== Фрагмент текста ==
________________________________________
Это все же скорее был штаб, чем квартира тяжелобольного. Люди входили, уходили, чего-то приносили, беспрерывно кто-то говорил по телефону в дальней от больного комнате. Время от времени то по одному, то группками оказывались на кухне, где засовывали в рот какой-нибудь бутерброд, выпивали чашку-другую кофе или чаю, а то и просто стакан боржоми. Боржоми тоже тогда была проблема, но на то он и штаб, чтоб были всякие экспедиторы, курьеры, доставалы. Если чего-то все же не находили, звонили в ЦК куратору их, по тем временам либералу, Черноуцану[10]. А в ЦК все могли достать, всему помочь. По их велению ГАИ даже повесила знак, воспрещающий остановку машин у дома, чтоб не тревожить больного. В общем, Смольный в часы переворота»{185}. Однако чуда не произошло, состояние Эммануила Генриховича ухудшалось.
О чем думал в последние дни своей жизни Казакевич? О главном труде своей жизни: «Это будет шеститомная эпопея о нашей жизни, от коллективизации до наших дней… Там будет всё – и террор, и война, и все наши беды вперемежку с редкими радостями». Казакевича вновь увезли в больницу, прооперировали. Он был обречен. Попросил позвать его секретаря: «Мне нужно ей кое-что продиктовать. Надо торопиться». Сказал Твардовскому, приехавшему навестить его в больнице: «Я же никогда не видел работу хирургов обычной больницы. Те-то операции были в Кремлевке. Это поразительно! Я выйду из больницы и обязательно напишу повесть о них. Ты же меня знаешь, если говорю, значит, напишу обязательно. Я слов на ветер не бросаю», – вспоминал Юлий Крелин{186}.
________________________________________
== Сохранённые записи ==

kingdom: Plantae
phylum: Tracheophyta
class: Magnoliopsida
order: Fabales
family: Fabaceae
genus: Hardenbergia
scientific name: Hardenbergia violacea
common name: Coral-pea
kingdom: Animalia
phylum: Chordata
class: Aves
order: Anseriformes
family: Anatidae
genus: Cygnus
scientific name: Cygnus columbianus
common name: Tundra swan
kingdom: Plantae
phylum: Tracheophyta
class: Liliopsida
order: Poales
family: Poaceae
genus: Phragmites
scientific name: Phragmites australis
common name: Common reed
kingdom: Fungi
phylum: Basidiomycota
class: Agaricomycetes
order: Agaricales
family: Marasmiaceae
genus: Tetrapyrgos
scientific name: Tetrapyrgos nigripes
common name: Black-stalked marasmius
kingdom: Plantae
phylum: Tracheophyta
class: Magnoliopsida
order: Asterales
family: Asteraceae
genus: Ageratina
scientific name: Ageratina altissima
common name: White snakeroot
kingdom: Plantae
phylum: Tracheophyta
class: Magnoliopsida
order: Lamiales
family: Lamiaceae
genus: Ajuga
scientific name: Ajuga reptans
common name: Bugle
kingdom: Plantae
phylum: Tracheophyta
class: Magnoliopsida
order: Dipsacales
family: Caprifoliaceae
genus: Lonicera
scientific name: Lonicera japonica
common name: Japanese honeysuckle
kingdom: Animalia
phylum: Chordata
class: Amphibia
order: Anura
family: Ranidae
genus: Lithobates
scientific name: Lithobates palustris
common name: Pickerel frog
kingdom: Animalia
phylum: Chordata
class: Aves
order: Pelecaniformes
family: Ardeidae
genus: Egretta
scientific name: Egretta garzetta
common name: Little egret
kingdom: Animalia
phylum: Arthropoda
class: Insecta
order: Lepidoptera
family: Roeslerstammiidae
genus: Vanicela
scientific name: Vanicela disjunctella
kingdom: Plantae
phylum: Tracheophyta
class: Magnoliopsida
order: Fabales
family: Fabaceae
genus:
________________________________________
== Ваша задача ==
Перепишите дословно часть текста о последних днях Казакевича от «Это все же скорее» до «Эммануила Генриховича ухудшалось.».

== Ответ ==
Это все же скорее был штаб, чем квартира тяжелобольного. Люди входили, уходили, чего-то приносили, беспрерывно кто-то говорил по телефону в дальней от больного комнате. Время от времени то по одному, то группками оказывались на кухне, где засовывали в рот какой-нибудь бутерброд, выпивали чашку-другую кофе или чаю, а то и просто стакан боржоми. Боржоми тоже тогда была проблема, но на то он и штаб, чтоб были всякие экспедиторы, курьеры, доставалы. Если чего-то все же не находили, звонили в ЦК куратору их, по тем временам либералу, Черноуцану[10]. А в ЦК все могли достать, всему помочь. По их велению ГАИ даже повесила знак, воспрещающий остановку машин у дома, чтоб не тревожить больного. В общем, Смольный в часы переворота»{185}. Однако чуда не произошло, состояние Эммануила Генриховича ухудшалось.